Morgan Stanley has indicated that while the recent stock market pullback appears to be in its final phase, a significant hurdle remains. The investment bank highlighted that the primary obstacle to a sustained market recovery is the shift toward tighter monetary policy by central banks.
In a recent analyst note, the bank pointed to the "hawkish pivot" from major central banks, including the U.S. Federal Reserve. This change in stance involves moving away from accommodative policies towards measures aimed at controlling inflation, which could include higher interest rates and reduced asset purchases.

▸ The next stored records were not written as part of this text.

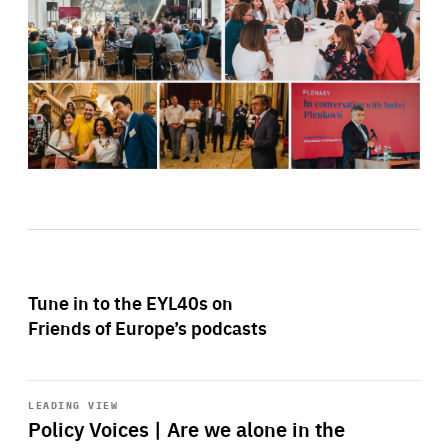
Tune in to the EYL40s on
Friends of Europe’s podcasts
Start
playback
LEADING VIEW
Policy Voices | Are we alone in the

This tightening policy creates a challenging environment for equities. Higher interest rates typically increase borrowing costs for companies and can make less risky assets like bonds more attractive to investors. According to Morgan Stanley, this policy direction is now the most critical factor influencing the market's ability to rebound.
Investors should closely monitor communications and policy decisions from central banks. While the market correction may be nearing an end, the path to recovery is heavily dependent on the pace and scale of monetary tightening.
Q: What does a "hawkish pivot" mean?
A: It refers to a central bank shifting its policy to be more aggressive in fighting inflation, typically through higher interest rates.
Q: What did Morgan Stanley identify as the main hurdle for stocks?
A: The bank identified the shift toward tighter monetary policy by central banks as the main obstacle for a stock market recovery.